これは一定の条件を満たしていれば、「労働時間」「休憩」「休日」の規定が適用されなくなる制度です。

 

(適用除外制度の条件)

・実作業が間接的である

・手間時間(待機時間)が実作業時間より長い

・実作業時間の合計が1日8時間を超えない

 

これらすべてを満たした上で、労働基準監督署から許可が得られれば適用除外できるようになります。

 

4. 役員運転手の働き方改善方法

 

役員運転手の労務管理で見つかる問題点の中でも、迅速に改善すべき点は「労働時間」です。

 

この問題点を改善しなければ、罰則を受ける可能性もあります。

 

そうなってしまっては金銭面だけでなく、会社のイメージに関わる大問題にもなりかねないため、早急に改善が必要です。

 

役員運転手の働き方をどう改めればよいか考えてみましょう。

 

4-1. 2人体制にする

 

ドライバー1人にかかる労働時間を短縮させる方法です。

 

現在の役員ドライバーが正社員であれば、時間外になる部分だけパートを1人雇用します。

時間外労働の部分を根本的になくしてしまえば、長時間労働から脱却できるはずです。

 

休日出勤を減らすために、そのときだけ派遣の役員運転手を雇用する方法も考えられます。

 

役員運転手の派遣会社では、1日や数時間だけ依頼できるスポット契約を行っている会社があります。

数日前までに依頼しなければなりませんが、それだけでもドライバーにかかる負担は減るでしょう。

 

都内でスポット契約ができる派遣・請負会社には「セントラルサービス」があります。

非常に研修が充実しており、スキルのあるドライバーを派遣してもらえると定評のある会社です。

 

もちろん雇用人数を増やすことで賃金の負担は増えてしまいます。

しかし法を犯さないためには仕方がない出費だと割り切って考えましょう。

 

4-2. 派遣の役員運転手を雇用する

 

もう一つの方法は、派遣の役員運転手を雇用する方法です。

 

自社雇用の場合役員運転手に急な休みが必要になると、代わりのドライバーがおらず困ってしまいます。

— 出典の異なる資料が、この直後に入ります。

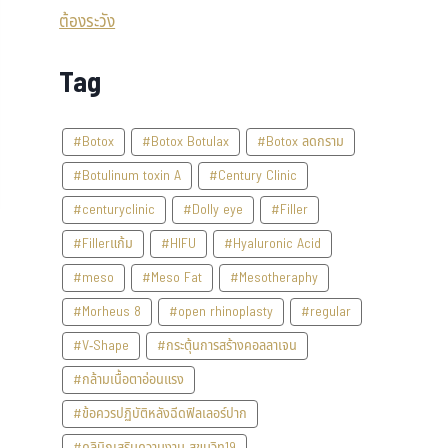
Tag
#Botox
#Botox Botulax
#Botox ลดกราม
#Botulinum toxin A
#Century Clinic
#centuryclinic
#Dolly eye
#Filler
#Fillerแก้ม
#HIFU
#Hyaluronic Acid
#meso
#Meso Fat
#Mesotheraphy
#Morheus 8
#open rhinoplasty
#regular
#V-Shape
#กระตุ้นการสร้างคอลลาเจน
#กล้ามเนื้อตาอ่อนแรง
#ข้อควรปฏิบัติหลังฉีดฟิลเลอร์ปาก
#คลินิกเสริมความงาม สุขุมวิท19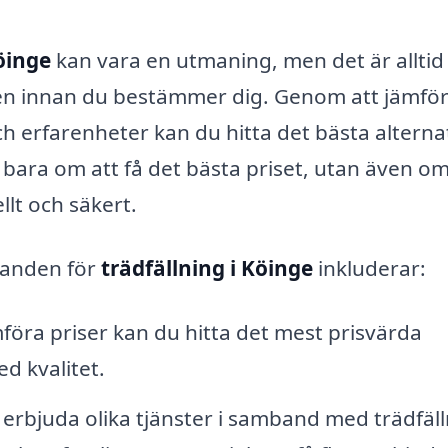
Köinge
kan vara en utmaning, men det är alltid
den innan du bestämmer dig. Genom att jämfö
och erfarenheter kan du hitta det bästa alterna
bara om att få det bästa priset, utan även om
llt och säkert.
danden för
trädfällning i Köinge
inkluderar:
öra priser kan du hitta det mest prisvärda
d kvalitet.
 erbjuda olika tjänster i samband med trädfäll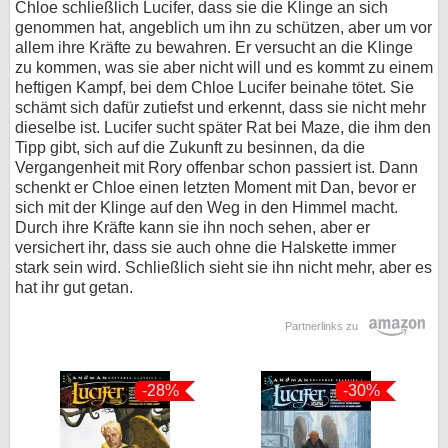
Chloe schließlich Lucifer, dass sie die Klinge an sich
genommen hat, angeblich um ihn zu schützen, aber um vor
allem ihre Kräfte zu bewahren. Er versucht an die Klinge
zu kommen, was sie aber nicht will und es kommt zu einem
heftigen Kampf, bei dem Chloe Lucifer beinahe tötet. Sie
schämt sich dafür zutiefst und erkennt, dass sie nicht mehr
dieselbe ist. Lucifer sucht später Rat bei Maze, die ihm den
Tipp gibt, sich auf die Zukunft zu besinnen, da die
Vergangenheit mit Rory offenbar schon passiert ist. Dann
schenkt er Chloe einen letzten Moment mit Dan, bevor er
sich mit der Klinge auf den Weg in den Himmel macht.
Durch ihre Kräfte kann sie ihn noch sehen, aber er
versichert ihr, dass sie auch ohne die Halskette immer
stark sein wird. Schließlich sieht sie ihn nicht mehr, aber es
hat ihr gut getan.
Partnerlinks zu
-28%
-30%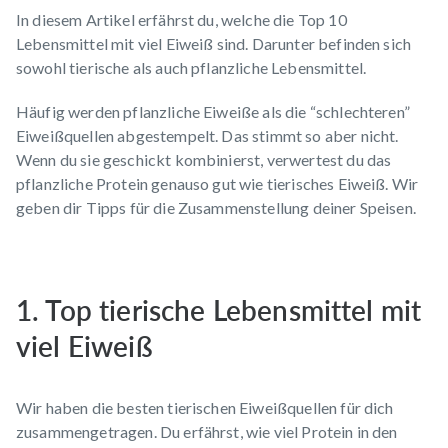
In diesem Artikel erfährst du
, welche
die Top 10
Lebensmittel mit viel Eiweiß
sind
. Darunter befinden sich
sowohl tierische als auch pflanzliche Lebensmittel.
Häufig werden pflanzliche Eiweiße als die “schlechteren”
Eiweißquellen abgestempelt. Das stimmt so aber nicht.
Wenn du sie geschickt kombinierst, verwertest du das
pflanzliche Protein genauso gut wie tierisches Eiweiß. Wir
geben dir Tipps für die Zusammenstellung deiner Speisen.
1. Top tierische Lebensmittel mit
viel Eiweiß
Wir haben die besten tierischen Eiweißquellen für dich
zusammengetragen. Du erfährst, wie
viel Protein in den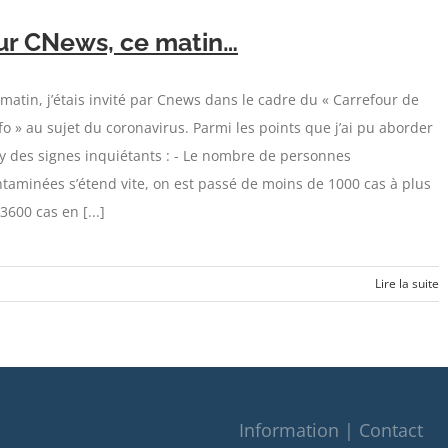
ur CNews, ce matin…
matin, j’étais invité par Cnews dans le cadre du « Carrefour de
nfo » au sujet du coronavirus. Parmi les points que j’ai pu aborder
l y des signes inquiétants : - Le nombre de personnes
taminées s’étend vite, on est passé de moins de 1000 cas à plus
3600 cas en [...]
Lire la suite
Information | Contact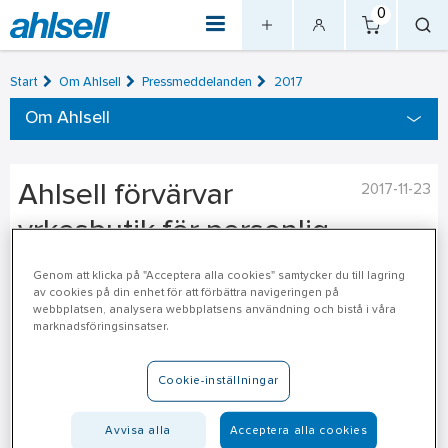
0
Start
Om Ahlsell
Pressmeddelanden
2017
Om Ahlsell
Ahlsell förvärvar
2017-11-23
yrkesbutik för personlig
skyddsutrustning och
Genom att klicka på "Acceptera alla cookies" samtycker du till lagring
av cookies på din enhet för att förbättra navigeringen på
yrkeskläder i Umeå
webbplatsen, analysera webbplatsens användning och bistå i våra
marknadsföringsinsatser.
Ahlsell Sverige AB har tecknat avtal om att förvärva Jobline
Umeå AB (Jobline) med en årlig omsättning om cirka 26
Cookie-inställningar
MSEK.
Avvisa alla
Acceptera alla cookies
Jobline erbjuder yrkeskläder och skyddsutrustning till små-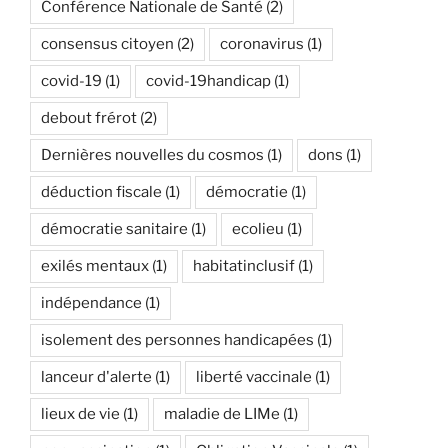
Conférence Nationale de Santé
(2)
consensus citoyen
(2)
coronavirus
(1)
covid-19
(1)
covid-19handicap
(1)
debout frérot
(2)
Dernières nouvelles du cosmos
(1)
dons
(1)
déduction fiscale
(1)
démocratie
(1)
démocratie sanitaire
(1)
ecolieu
(1)
exilés mentaux
(1)
habitatinclusif
(1)
indépendance
(1)
isolement des personnes handicapées
(1)
lanceur d'alerte
(1)
liberté vaccinale
(1)
lieux de vie
(1)
maladie de LIMe
(1)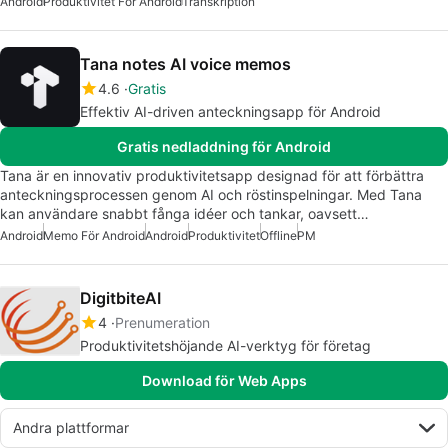
Android
Produktivitet För Android
Transkription
Tana notes AI voice memos
4.6
Gratis
Effektiv AI-driven anteckningsapp för Android
Gratis nedladdning för Android
Tana är en innovativ produktivitetsapp designad för att förbättra
anteckningsprocessen genom AI och röstinspelningar. Med Tana
kan användare snabbt fånga idéer och tankar, oavsett…
Android
Memo För Android
Android
Produktivitet
Offline
PM
DigitbiteAI
4
Prenumeration
Produktivitetshöjande AI-verktyg för företag
Download för Web Apps
Andra plattformar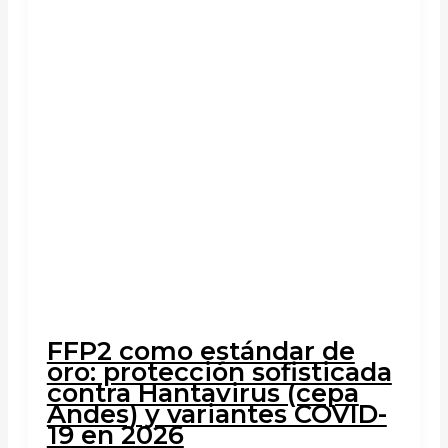
FFP2 como estándar de
oro: protección sofisticada
contra Hantavirus (cepa
Andes) y variantes COVID-
19 en 2026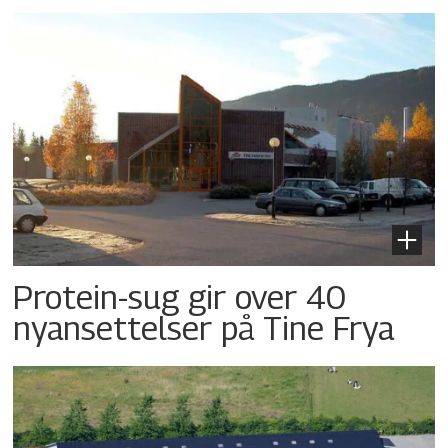
Protein-sug gir over 40
nyansettelser på Tine Frya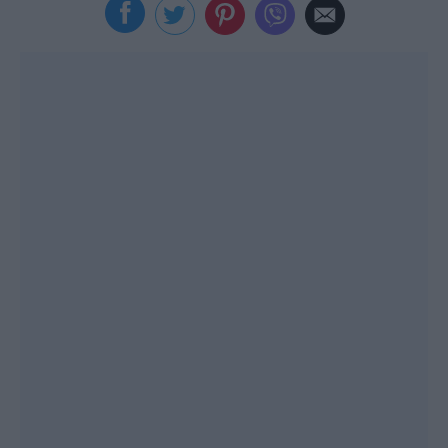
Viral
Κουζίνα
Ζώδια
Pet
Πίστη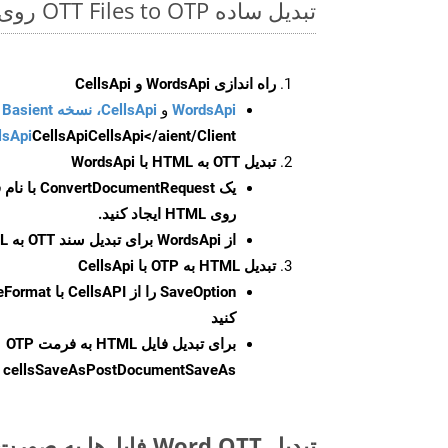
تبدیل ساده OTT Files to OTP روی Ruby SDK
راه اندازی WordsApi و CellsApi
WordsApi
و
CellsApi، نسخه Basient
CellsApi</aient/Client/ را راه‌اندازی کنید.
CellsApi
lsApi
تبدیل OTT به HTML با WordsApi
یک
ConvertDocumentRequest
با نام
روی HTML ایجاد کنید.
از WordsApi برای تبدیل سند OTT به HTML استفاده کنید.
تبدیل HTML به OTP با CellsApi
SaveOption
کنید
برای تبدیل فایل HTML به فرمت
OTP
cellsSaveAsPostDocumentSaveAs
ر
تبدیل Word OTT فایل‌ها به صورت آنلاین: روشی سریع و آسان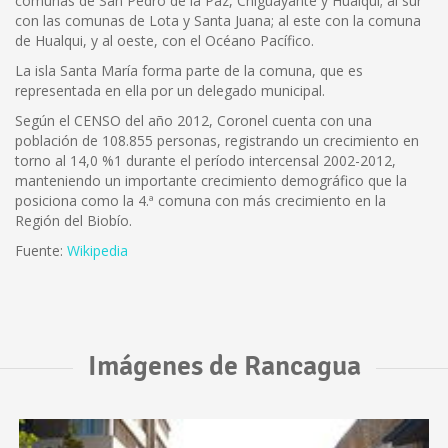
comunas de San Pedro de la Paz, Chiguayante y Hualqui; al sur
con las comunas de Lota y Santa Juana; al este con la comuna
de Hualqui, y al oeste, con el Océano Pacífico.
La isla Santa María forma parte de la comuna, que es
representada en ella por un delegado municipal.
Según el CENSO del año 2012, Coronel cuenta con una
población de 108.855 personas, registrando un crecimiento en
torno al 14,0 %1 durante el período intercensal 2002-2012,
manteniendo un importante crecimiento demográfico que la
posiciona como la 4.ª comuna con más crecimiento en la
Región del Biobío.
Fuente:
Wikipedia
Imágenes de Rancagua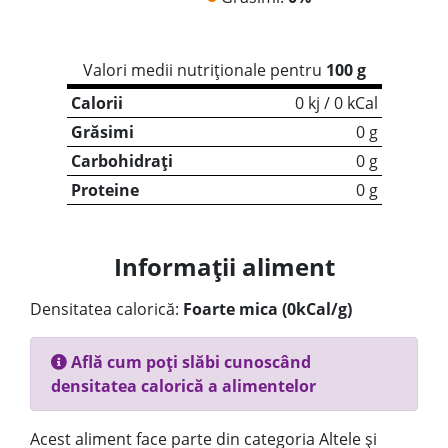
Valori medii nutriționale pentru
100 g
Calorii
0 kj / 0 kCal
Grăsimi
0 g
Carbohidrați
0 g
Proteine
0 g
Informații aliment
Densitatea calorică:
Foarte mica (0kCal/g)
Află cum poți slăbi cunoscând
densitatea calorică a alimentelor
Acest aliment face parte din categoria Altele și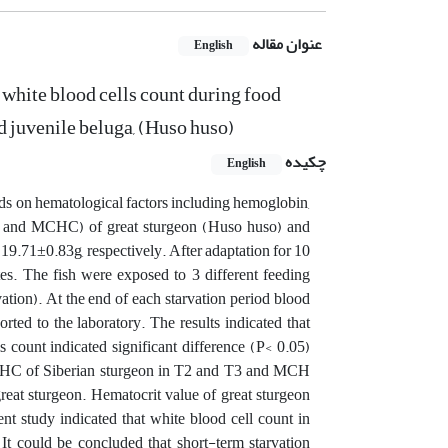
عنوان مقاله
English
white blood cells count during food
d juvenile beluga, (Huso huso)
چکیده
English
iods on hematological factors including hemoglobin,
H, and MCHC) of great sturgeon (Huso huso) and
19.71±0.83g, respectively. After adaptation for 10
es. The fish were exposed to 3 different feeding
ation). At the end of each starvation period blood
ted to the laboratory. The results indicated that
 count indicated significant difference (P< 0.05)
MCHC of Siberian sturgeon in T2 and T3 and MCH
great sturgeon. Hematocrit value of great sturgeon
nt study indicated that white blood cell count in
 It could be concluded that short-term starvation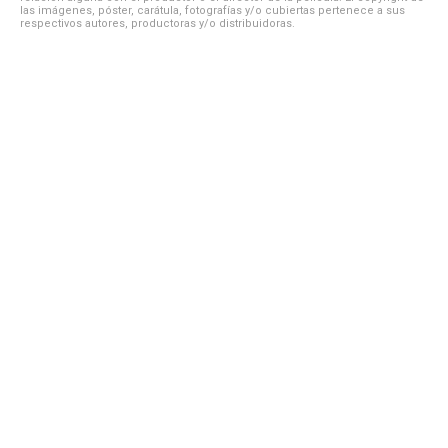
las imágenes, póster, carátula, fotografías y/o cubiertas pertenece a sus
respectivos autores, productoras y/o distribuidoras.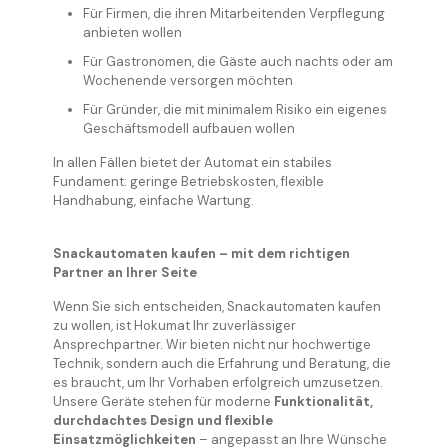
Für Firmen, die ihren Mitarbeitenden Verpflegung
anbieten wollen
Für Gastronomen, die Gäste auch nachts oder am
Wochenende versorgen möchten
Für Gründer, die mit minimalem Risiko ein eigenes
Geschäftsmodell aufbauen wollen
In allen Fällen bietet der Automat ein stabiles
Fundament: geringe Betriebskosten, flexible
Handhabung, einfache Wartung.
Snackautomaten kaufen – mit dem richtigen
Partner an Ihrer Seite
Wenn Sie sich entscheiden, Snackautomaten kaufen
zu wollen, ist Hokumat Ihr zuverlässiger
Ansprechpartner. Wir bieten nicht nur hochwertige
Technik, sondern auch die Erfahrung und Beratung, die
es braucht, um Ihr Vorhaben erfolgreich umzusetzen.
Unsere Geräte stehen für moderne
Funktionalität,
durchdachtes Design und flexible
Einsatzmöglichkeiten
– angepasst an Ihre Wünsche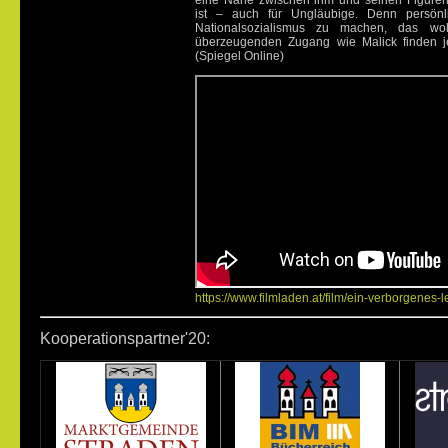
eine Nähe zwischen ihm und seinen Figuren
ist – auch für Ungläubige. Denn persön
Nationalsozialismus zu machen, das wol
überzeugenden Zugang wie Malick finden j
(Spiegel Online)
https://www.filmladen.at/film/ein-verborgenes-
Kooperationspartner'20:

しかし派遣であれば代わりのドライバーを派遣してもらえるため、役員の業務に穴を開けることはありません。

 

派遣ドライバーの場合、内容によって労務管理が派遣先企業・派遣元企業で分かれています。

 

派遣先企業では休憩や遅刻などの「就業時間」と、「時間外労働」「休日出勤」について管理します。

 

時間外労働が発生する場合はあらかじめ派遣元企業へその旨を伝え、対応方法について確認しましょう。

 

5. まとめ

 

役員運転手は仕事の特性上、長時間労働になりやすい職種です。

またハラスメントの問題もあります。

 

労務管理をする上で、これらを改善する必要があります。

 

ハラスメントが起きている場合は、該当者に認識の改善を求めなければなりません。

 

労働時間に関しては、36協定に遵守した働き方にできるよう「役員運転手を増員する」ことや、「雇用形態を変更する」ことも検討が必要です。

場合によっては36協定を除外される「断続的労働の適用除外制度」が活用できることもあります。

 

いずれにしても役員運転手が、日々安全な運行ができるよう対応しましょう。